Using flow data from both sides of heat transfer devices also enables heat balance calculations to assess the performance of those heat transfer or mechanical cooling devices long before they become problematic for maintaining setpoints.

ACTIVE PERFORMANCE MANAGEMENT

Another industry innovation is to think of the intelligent pump as an accurate flow meter. New design envelope pumps provide flow data accuracy within five per cent of a reading, as well as a host of higher level solutions that leverage accurate flow data to optimize system performance and detect degradation. These are known as active performance management solutions.

Active performance management takes a systems management approach that will optimize a HVAC system at any stage of a building’s life cycle, drawing on analytics from flow information and heat balance models of the system. Accessing and learning from a broad network of installations and responding to changing HVAC requirements, the technology includes machine learning that is enabled through the system flow of information.

Active performance management is available to customers as a set of services and solutions, but the underlying technologies are built into every design envelope product and enabled with a subscription-based service. This service provides asset management tools, system diagnostics, performance reports and continuous upgrades learned through the combined operating experience of many installations. All this is made available through mobile performance dashboards and remote connectivity that continuously validate system savings.

Even with the sophistication of modern building automation systems and the data they provide, many building operators are still left trying to optimize HVAC systems using a trial and error approach. Active performance management ensures longterm efficiency of a mechanical system through informed, data-driven responses to changes in load and system performance.

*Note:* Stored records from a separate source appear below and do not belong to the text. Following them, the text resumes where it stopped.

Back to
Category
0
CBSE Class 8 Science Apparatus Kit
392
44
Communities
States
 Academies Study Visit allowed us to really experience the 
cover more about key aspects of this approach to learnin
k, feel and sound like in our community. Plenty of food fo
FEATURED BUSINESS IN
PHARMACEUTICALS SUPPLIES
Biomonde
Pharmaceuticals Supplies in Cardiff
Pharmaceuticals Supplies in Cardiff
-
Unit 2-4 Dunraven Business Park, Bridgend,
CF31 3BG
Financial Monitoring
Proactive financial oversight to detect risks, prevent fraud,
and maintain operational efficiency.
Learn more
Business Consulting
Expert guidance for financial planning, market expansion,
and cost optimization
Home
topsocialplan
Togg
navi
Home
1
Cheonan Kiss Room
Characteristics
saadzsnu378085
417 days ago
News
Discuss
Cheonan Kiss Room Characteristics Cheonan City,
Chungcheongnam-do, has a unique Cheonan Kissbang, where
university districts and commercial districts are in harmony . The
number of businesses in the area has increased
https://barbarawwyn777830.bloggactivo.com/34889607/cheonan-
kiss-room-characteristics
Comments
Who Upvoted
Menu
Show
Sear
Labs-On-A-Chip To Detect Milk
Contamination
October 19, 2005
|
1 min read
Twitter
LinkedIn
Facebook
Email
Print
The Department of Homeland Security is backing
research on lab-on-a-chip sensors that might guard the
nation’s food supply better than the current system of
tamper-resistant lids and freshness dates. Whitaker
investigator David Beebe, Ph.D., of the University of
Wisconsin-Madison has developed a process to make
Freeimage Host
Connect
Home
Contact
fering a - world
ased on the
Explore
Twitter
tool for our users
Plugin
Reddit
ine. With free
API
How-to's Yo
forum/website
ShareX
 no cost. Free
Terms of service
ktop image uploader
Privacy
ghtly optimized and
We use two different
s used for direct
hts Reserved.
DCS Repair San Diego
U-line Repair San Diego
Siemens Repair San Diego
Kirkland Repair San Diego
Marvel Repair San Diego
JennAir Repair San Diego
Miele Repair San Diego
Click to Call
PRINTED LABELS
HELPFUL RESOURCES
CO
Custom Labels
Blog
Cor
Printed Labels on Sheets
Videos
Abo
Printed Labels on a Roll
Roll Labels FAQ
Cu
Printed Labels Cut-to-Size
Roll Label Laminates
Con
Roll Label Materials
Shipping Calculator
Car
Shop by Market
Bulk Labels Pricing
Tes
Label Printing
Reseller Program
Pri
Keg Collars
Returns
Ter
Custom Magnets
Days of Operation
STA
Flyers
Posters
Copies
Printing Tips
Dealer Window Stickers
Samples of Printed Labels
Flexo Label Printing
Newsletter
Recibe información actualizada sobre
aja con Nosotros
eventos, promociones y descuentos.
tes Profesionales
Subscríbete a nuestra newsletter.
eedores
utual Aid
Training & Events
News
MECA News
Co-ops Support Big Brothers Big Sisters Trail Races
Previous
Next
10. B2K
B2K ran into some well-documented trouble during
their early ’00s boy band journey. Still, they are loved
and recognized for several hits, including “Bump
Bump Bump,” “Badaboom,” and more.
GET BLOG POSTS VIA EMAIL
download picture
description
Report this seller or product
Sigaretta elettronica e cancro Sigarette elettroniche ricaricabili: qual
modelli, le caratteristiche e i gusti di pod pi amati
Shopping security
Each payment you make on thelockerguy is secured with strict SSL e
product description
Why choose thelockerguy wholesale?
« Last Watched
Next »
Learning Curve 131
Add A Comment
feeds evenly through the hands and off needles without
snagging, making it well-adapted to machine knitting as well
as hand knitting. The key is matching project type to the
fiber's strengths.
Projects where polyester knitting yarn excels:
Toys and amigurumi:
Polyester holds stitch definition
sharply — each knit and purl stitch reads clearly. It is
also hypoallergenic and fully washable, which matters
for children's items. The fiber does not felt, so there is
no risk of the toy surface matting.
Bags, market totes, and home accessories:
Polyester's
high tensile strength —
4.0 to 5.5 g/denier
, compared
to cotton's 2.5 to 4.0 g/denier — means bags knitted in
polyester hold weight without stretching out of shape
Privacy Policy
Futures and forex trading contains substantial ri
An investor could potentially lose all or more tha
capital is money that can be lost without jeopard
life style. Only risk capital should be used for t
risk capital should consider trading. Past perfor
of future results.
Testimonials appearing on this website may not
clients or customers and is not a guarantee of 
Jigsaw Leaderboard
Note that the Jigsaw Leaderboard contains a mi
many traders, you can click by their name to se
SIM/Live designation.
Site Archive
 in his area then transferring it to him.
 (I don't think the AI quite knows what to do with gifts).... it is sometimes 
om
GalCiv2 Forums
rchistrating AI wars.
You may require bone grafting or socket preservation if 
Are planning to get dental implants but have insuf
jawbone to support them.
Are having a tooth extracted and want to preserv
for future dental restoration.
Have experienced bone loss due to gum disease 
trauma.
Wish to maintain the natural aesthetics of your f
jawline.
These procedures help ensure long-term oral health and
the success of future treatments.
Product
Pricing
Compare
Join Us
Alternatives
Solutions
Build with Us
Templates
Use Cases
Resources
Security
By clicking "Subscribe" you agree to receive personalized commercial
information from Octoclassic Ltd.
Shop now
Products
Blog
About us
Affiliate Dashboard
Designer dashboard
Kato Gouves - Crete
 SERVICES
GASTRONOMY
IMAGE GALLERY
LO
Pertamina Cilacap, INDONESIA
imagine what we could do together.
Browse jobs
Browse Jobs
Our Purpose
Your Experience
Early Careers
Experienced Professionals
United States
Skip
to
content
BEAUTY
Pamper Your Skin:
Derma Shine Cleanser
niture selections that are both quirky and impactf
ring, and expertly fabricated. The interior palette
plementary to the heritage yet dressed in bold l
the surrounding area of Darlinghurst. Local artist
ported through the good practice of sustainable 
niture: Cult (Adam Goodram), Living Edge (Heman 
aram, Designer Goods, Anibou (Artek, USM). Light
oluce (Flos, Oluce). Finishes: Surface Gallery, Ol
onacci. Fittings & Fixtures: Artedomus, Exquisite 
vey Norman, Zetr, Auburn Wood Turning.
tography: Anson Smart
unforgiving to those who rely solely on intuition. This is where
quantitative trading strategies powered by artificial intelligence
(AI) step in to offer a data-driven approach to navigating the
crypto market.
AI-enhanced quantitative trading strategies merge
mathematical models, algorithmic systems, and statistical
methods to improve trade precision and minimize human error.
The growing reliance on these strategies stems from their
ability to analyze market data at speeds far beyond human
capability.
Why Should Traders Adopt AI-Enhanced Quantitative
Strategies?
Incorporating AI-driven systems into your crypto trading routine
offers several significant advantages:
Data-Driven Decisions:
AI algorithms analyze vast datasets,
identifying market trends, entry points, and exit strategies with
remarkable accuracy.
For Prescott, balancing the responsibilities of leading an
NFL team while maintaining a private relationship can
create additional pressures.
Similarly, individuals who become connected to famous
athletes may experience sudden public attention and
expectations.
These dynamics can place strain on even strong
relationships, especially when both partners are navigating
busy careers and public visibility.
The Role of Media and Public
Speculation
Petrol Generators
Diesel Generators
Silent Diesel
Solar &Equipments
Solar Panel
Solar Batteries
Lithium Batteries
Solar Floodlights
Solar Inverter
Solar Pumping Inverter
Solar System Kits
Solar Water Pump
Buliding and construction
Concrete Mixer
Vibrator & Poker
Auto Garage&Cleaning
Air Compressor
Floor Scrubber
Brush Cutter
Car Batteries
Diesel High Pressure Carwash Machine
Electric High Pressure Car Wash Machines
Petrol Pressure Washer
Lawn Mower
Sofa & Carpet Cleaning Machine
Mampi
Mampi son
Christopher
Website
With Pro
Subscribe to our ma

The important point for facility managers and healthcare administrators is to understand that performance drift in buildings and mechanical systems isn’t a condition that has to be accepted. Better options exist in the form of advanced mechanical solutions and services to optimize performance. Although the changes involve an investment, payback is usually within three to five years.

Steven Lane is communications manager at Armstrong Fluid Technology, a manufacturer of intelligent fluid-flow equipment, including pumps, valves, heat exchangers and control solutions.